# [RECORD LIST]

┄┄┄┄┄┄┄┄┄┄┄┄┄┄┄┄┄┄┄┄

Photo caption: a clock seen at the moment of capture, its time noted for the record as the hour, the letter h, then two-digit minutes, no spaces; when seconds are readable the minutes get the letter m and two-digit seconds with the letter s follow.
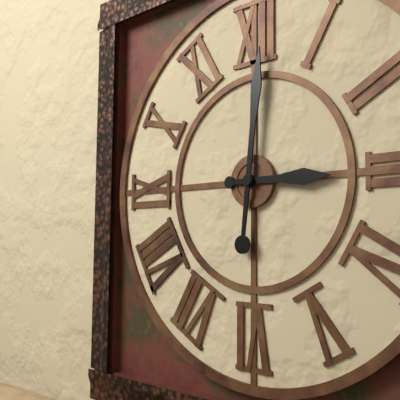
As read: 3h01
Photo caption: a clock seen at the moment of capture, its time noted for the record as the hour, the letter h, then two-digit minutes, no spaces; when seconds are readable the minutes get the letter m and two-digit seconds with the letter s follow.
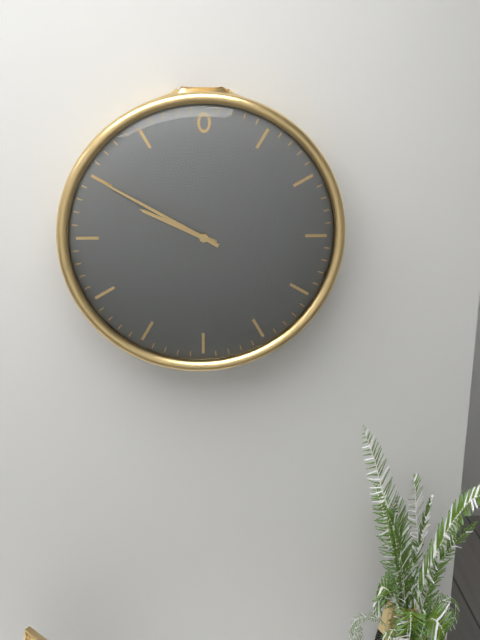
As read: 9h50
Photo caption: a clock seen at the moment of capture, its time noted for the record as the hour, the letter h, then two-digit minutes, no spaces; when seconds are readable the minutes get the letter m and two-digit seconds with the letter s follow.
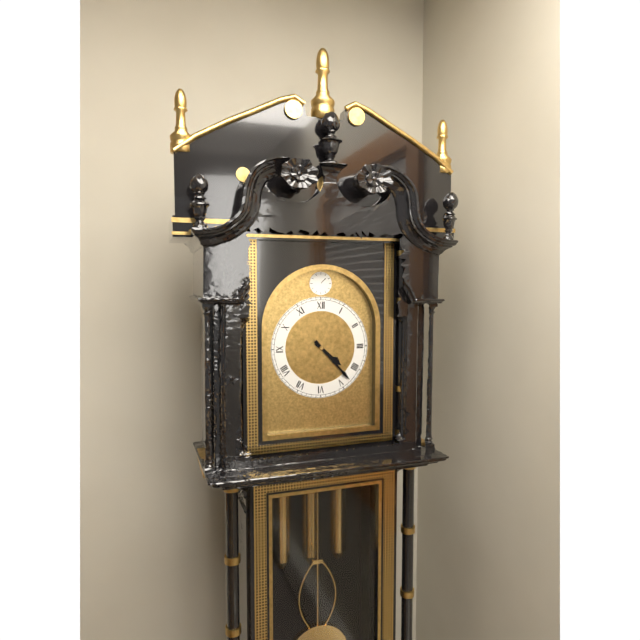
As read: 4h23
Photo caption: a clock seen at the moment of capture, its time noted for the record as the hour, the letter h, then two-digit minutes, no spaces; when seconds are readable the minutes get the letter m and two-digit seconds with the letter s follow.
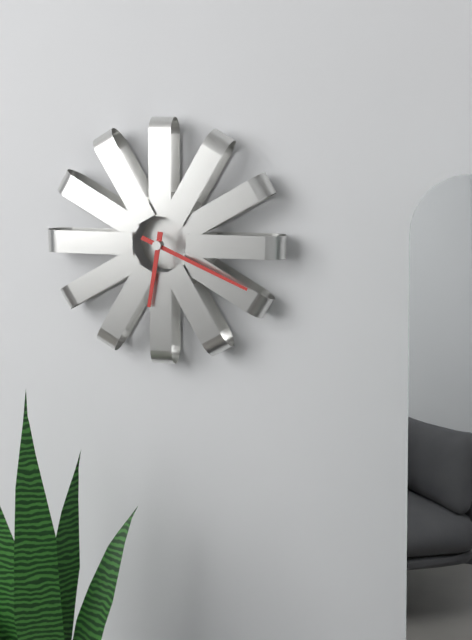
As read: 6h19
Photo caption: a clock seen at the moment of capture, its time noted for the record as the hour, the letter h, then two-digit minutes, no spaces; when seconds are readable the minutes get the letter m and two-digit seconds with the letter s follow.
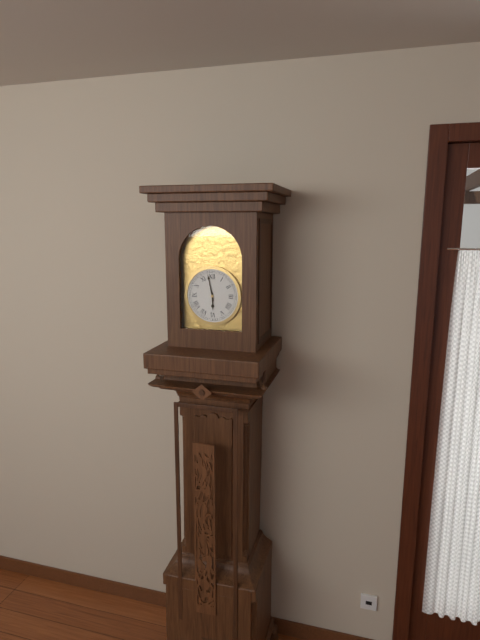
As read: 5h58
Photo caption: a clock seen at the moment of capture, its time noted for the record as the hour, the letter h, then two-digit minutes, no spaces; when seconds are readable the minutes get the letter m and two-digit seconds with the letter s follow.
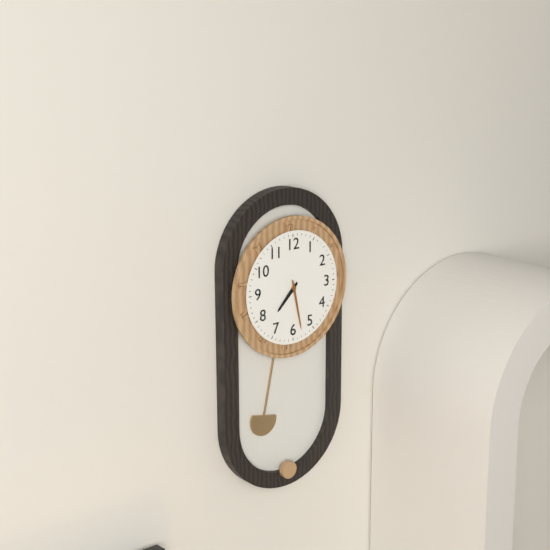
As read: 7h28
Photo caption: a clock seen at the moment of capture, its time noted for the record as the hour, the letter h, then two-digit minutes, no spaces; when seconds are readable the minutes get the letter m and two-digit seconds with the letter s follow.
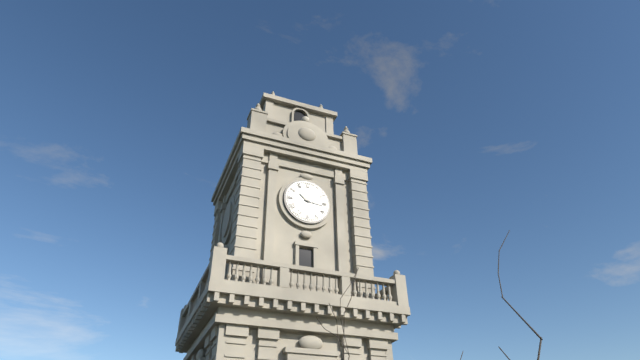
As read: 10h16
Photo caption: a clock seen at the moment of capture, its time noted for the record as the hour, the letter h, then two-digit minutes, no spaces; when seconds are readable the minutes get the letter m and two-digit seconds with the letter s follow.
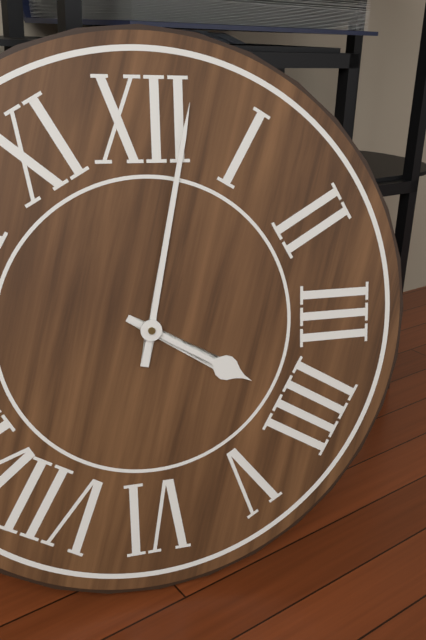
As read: 4h02
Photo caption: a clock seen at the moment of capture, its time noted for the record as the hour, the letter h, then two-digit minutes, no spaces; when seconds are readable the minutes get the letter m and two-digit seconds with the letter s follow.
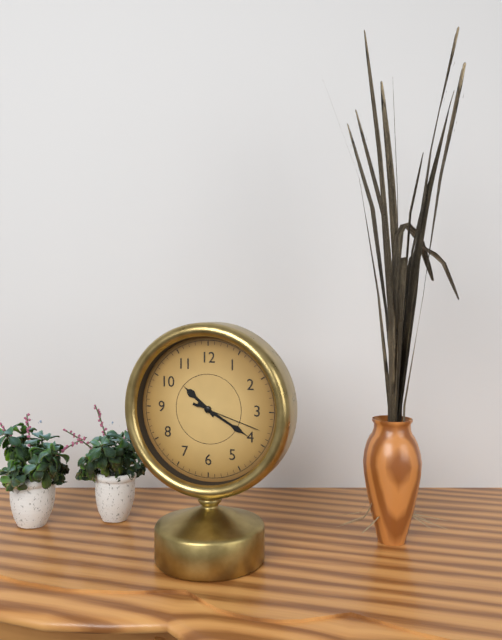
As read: 10h20m18s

┄┄┄┄┄┄┄┄┄┄┄┄┄┄┄┄┄┄┄┄

Reproduce every line above word for word, leaving out the pictures.

Photo caption: a clock seen at the moment of capture, its time noted for the record as the hour, the letter h, then two-digit minutes, no spaces; when seconds are readable the minutes get the letter m and two-digit seconds with the letter s follow.
As read: 3h01
Photo caption: a clock seen at the moment of capture, its time noted for the record as the hour, the letter h, then two-digit minutes, no spaces; when seconds are readable the minutes get the letter m and two-digit seconds with the letter s follow.
As read: 9h50
Photo caption: a clock seen at the moment of capture, its time noted for the record as the hour, the letter h, then two-digit minutes, no spaces; when seconds are readable the minutes get the letter m and two-digit seconds with the letter s follow.
As read: 4h23
Photo caption: a clock seen at the moment of capture, its time noted for the record as the hour, the letter h, then two-digit minutes, no spaces; when seconds are readable the minutes get the letter m and two-digit seconds with the letter s follow.
As read: 6h19
Photo caption: a clock seen at the moment of capture, its time noted for the record as the hour, the letter h, then two-digit minutes, no spaces; when seconds are readable the minutes get the letter m and two-digit seconds with the letter s follow.
As read: 5h58
Photo caption: a clock seen at the moment of capture, its time noted for the record as the hour, the letter h, then two-digit minutes, no spaces; when seconds are readable the minutes get the letter m and two-digit seconds with the letter s follow.
As read: 7h28
Photo caption: a clock seen at the moment of capture, its time noted for the record as the hour, the letter h, then two-digit minutes, no spaces; when seconds are readable the minutes get the letter m and two-digit seconds with the letter s follow.
As read: 10h16
Photo caption: a clock seen at the moment of capture, its time noted for the record as the hour, the letter h, then two-digit minutes, no spaces; when seconds are readable the minutes get the letter m and two-digit seconds with the letter s follow.
As read: 4h02
Photo caption: a clock seen at the moment of capture, its time noted for the record as the hour, the letter h, then two-digit minutes, no spaces; when seconds are readable the minutes get the letter m and two-digit seconds with the letter s follow.
As read: 10h20m18s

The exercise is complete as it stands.